COVID-19 continues to make headlines, and medical practices and critical access hospitals nationwide continue to do their part to keep patients safe and healthy while also renewing their commitment to coding and documentation compliance. This month, we’ve compiled five news stories to help providers stay abreast of industry changes. As we head into July, what are your concerns, and how can Physician Practice Resources help? Email us at firstname.lastname@example.org. Most importantly, stay safe out there.
Beware: Claims submitted post-March 2020 are now subject to MAC audits
CMS has announced that Medicare Administrative Contractors (MAC) will begin conducting post-payment audits for claims with dates of service on or after March 2020. Providers may be surprised—particularly regarding their telehealth claims—if they haven’t focused on coding and documentation integrity since the beginning of the pandemic. Consider an internal audit to identify ongoing vulnerabilities before your MAC does.
Medicare quarterly provider compliance newsletter targets CPAP therapy, units of drugs and biologicals
Providers are bracing for Comprehensive Error Testing Rate audits of CPAP therapy as well as Recovery Audit Contractor audits of units billed for single-dose vials of drugs and biologicals. For CPAP therapy, focus on documentation integrity to avoid payer recoupments. For drugs and biologicals, know when and how to report the -JW modifier. As always, an internal audit can identify potential problems.
Online reviews—love ‘em or hate ‘em, they influence patient attraction and retention
A majority of today’s tech-savvy patients rely on online reviews when choosing a healthcare provider, yet 20% of these reviews on Google and Yelp may be fake. Unfortunately, patients aren’t necessarily adept at deciphering fact from fiction. Have you looked at online reviews for your own practice as well as reviews of your competitors? What can you do to collect and promote positive reviews of your practice? Marketing your practice is just as important as accurate coding and billing. It’s all part of a larger strategy to remain profitable.
Leveraging AMA’s commitment to health equity and justice in medicine: The time to act is now
The American Medical Association (AMA) recently published its organizational strategic plan to embed racial justice and advance health equity.
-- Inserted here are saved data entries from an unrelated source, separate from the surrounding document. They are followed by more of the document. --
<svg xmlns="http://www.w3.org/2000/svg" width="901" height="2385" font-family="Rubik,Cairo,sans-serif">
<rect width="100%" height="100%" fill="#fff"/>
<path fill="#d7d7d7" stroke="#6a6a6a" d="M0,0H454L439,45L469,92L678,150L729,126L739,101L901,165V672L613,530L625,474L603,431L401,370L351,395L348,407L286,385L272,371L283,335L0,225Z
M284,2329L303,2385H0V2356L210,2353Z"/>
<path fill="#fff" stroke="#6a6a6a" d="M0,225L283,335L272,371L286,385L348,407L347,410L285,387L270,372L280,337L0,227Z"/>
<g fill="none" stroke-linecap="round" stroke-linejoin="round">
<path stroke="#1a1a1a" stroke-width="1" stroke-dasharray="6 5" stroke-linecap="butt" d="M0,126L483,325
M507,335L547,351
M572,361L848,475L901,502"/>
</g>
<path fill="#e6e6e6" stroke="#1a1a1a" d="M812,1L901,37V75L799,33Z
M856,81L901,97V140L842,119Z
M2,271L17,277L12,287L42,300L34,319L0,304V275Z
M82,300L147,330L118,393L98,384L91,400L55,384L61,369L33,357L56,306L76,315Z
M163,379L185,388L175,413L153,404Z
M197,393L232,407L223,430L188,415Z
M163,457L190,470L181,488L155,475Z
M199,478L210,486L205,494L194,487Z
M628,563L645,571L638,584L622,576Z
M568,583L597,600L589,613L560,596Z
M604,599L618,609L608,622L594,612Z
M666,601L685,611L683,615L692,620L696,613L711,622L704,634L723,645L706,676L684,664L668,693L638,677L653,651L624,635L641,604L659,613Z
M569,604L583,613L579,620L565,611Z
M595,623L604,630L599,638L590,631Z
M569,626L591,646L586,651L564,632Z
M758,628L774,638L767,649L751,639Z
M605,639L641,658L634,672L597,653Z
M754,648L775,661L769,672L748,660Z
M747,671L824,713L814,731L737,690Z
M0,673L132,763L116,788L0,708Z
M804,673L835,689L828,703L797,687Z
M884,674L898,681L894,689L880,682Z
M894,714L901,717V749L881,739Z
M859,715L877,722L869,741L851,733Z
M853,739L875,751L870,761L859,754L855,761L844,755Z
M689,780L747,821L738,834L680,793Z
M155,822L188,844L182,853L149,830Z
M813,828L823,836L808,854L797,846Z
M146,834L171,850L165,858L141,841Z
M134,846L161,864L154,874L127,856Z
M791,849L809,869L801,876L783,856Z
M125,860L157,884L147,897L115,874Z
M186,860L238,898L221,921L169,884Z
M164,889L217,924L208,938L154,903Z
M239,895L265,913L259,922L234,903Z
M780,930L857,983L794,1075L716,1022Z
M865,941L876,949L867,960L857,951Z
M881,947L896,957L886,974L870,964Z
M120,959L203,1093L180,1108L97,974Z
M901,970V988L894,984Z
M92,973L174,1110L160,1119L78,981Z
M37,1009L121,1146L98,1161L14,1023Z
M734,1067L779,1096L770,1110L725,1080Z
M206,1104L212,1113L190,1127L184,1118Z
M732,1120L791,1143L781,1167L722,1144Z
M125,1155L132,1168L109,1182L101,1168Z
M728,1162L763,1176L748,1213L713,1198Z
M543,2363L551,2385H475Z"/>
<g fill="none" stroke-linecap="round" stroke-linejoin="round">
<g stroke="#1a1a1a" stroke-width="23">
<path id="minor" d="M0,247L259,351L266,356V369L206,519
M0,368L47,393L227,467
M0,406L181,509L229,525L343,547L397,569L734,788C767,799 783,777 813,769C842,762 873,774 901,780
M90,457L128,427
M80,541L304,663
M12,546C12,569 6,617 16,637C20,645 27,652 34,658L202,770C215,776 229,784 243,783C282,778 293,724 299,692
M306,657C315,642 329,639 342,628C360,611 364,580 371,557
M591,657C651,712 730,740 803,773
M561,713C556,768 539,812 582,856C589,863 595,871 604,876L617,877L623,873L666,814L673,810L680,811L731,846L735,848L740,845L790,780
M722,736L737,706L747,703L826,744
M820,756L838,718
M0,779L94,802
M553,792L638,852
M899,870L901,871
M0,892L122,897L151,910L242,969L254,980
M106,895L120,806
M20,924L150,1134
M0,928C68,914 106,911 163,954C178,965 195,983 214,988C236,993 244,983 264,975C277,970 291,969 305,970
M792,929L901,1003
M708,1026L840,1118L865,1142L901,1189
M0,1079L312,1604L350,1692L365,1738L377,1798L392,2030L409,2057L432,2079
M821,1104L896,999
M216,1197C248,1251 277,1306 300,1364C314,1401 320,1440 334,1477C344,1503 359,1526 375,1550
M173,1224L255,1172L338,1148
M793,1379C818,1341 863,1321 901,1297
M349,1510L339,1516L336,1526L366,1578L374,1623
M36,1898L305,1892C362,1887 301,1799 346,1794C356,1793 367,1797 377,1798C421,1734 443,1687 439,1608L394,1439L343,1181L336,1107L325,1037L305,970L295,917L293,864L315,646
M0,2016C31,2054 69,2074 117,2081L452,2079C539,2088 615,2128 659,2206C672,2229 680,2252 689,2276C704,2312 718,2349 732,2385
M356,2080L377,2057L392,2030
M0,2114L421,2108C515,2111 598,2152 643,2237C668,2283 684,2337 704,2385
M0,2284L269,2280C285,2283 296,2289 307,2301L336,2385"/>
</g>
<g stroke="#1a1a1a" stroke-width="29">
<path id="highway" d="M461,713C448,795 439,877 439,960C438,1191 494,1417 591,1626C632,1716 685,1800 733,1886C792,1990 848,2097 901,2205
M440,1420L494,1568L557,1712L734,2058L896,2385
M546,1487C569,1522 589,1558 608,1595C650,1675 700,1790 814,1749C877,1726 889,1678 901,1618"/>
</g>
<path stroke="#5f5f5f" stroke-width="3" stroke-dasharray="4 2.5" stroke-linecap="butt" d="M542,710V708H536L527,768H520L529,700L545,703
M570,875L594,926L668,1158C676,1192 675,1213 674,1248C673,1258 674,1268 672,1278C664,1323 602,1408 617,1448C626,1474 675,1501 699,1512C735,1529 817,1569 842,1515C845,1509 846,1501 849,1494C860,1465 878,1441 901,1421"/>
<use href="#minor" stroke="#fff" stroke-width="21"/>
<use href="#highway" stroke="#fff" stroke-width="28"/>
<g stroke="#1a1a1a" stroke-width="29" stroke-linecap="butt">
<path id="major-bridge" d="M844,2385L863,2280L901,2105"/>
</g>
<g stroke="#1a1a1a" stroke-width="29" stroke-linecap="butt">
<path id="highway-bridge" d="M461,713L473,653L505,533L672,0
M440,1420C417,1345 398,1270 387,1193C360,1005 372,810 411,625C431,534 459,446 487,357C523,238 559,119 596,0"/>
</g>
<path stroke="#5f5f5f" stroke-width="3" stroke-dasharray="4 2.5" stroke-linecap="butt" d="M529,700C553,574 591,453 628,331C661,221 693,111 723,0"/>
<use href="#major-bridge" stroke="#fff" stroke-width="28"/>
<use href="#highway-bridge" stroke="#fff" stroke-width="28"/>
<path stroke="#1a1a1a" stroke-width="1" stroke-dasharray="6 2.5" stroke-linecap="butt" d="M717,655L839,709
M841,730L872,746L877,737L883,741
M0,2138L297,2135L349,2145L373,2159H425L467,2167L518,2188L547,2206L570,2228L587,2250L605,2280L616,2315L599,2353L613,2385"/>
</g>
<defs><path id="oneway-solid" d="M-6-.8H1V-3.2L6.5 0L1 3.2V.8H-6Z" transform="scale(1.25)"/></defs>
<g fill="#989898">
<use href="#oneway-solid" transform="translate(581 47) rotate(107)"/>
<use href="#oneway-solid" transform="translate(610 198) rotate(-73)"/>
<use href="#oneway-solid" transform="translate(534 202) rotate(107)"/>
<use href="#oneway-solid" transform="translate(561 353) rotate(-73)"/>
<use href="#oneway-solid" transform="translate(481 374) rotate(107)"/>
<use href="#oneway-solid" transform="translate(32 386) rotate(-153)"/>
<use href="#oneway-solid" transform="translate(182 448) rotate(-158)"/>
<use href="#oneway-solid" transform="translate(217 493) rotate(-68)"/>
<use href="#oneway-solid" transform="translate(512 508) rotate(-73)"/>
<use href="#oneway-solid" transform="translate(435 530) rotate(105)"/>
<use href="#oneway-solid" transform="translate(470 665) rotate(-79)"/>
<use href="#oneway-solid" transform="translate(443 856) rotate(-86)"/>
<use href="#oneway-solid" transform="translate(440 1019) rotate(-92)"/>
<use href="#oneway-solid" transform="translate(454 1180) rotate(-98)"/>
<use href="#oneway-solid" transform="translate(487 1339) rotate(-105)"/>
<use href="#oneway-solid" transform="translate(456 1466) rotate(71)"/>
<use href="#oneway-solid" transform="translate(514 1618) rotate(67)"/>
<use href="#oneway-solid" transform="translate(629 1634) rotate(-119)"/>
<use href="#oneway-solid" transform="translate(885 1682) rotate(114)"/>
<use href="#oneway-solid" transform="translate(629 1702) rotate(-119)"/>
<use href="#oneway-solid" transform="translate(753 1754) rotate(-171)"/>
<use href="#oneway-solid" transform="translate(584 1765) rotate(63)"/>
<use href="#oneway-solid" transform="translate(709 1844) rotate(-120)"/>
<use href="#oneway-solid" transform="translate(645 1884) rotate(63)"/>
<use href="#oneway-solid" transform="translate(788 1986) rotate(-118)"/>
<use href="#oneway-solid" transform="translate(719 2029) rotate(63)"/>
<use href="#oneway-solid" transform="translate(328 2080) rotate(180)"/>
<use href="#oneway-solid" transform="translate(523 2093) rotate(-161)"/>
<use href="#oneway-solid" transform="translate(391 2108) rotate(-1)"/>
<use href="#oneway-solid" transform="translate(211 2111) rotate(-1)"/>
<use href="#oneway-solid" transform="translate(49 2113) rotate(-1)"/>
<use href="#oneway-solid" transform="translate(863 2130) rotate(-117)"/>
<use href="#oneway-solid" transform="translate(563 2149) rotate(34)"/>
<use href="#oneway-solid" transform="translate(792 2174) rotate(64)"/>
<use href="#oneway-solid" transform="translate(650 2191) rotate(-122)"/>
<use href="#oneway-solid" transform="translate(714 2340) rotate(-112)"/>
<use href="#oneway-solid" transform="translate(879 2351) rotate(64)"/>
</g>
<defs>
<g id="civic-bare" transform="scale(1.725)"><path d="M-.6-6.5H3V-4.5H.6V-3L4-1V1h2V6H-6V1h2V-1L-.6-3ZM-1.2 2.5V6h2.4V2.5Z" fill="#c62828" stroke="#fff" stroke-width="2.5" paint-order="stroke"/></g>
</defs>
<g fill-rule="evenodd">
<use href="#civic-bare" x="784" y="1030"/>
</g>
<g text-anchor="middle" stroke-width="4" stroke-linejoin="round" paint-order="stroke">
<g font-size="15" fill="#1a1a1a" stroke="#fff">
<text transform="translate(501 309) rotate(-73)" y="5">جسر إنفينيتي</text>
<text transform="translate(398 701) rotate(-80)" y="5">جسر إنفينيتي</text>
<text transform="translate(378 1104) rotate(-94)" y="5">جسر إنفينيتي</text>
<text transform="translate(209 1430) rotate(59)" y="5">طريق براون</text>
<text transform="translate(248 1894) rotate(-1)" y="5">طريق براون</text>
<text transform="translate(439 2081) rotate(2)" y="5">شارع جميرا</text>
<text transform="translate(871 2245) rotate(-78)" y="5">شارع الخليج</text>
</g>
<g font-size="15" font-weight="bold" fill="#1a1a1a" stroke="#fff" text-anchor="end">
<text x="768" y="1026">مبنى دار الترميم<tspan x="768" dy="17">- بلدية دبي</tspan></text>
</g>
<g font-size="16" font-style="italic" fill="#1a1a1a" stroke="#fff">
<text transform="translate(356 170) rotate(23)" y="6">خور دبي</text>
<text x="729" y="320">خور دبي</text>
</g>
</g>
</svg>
What are some of the AMA’s goals? Develop tools that enable physicians to use public health epidemiology data to address local patterns of health equity and inequity within cities, equip physicians with the ability to enhance and assess their skills in providing high-quality care for marginalized communities, and much more. In the meantime, what is your practice doing to address health inequities? Sometimes the smallest steps can make the biggest difference.
CMS increases Medicare payments for providers administering at-home COVID-19 vaccines
Providers who administer COVID-19 vaccines at patients’ homes will be pleasantly surprised to know that Medicare has increased payment by an additional $35 per dose. This increases
the total payment for at-home vaccination from approximately $40 to approximately $75 per dose. If a patient receives a two-dose vaccine, the provider will receive approximately $150. Why is this important? Approximately 1.6 million adults ages 65 and older may have trouble accessing the COVID-19 vaccine because they are homebound. Fifty-one percent of these older adults face at least one additional barrier, such as living alone or lacking technology. Boosting payments incentivizes providers to travel to these access-challenged and hard-to-reach individuals.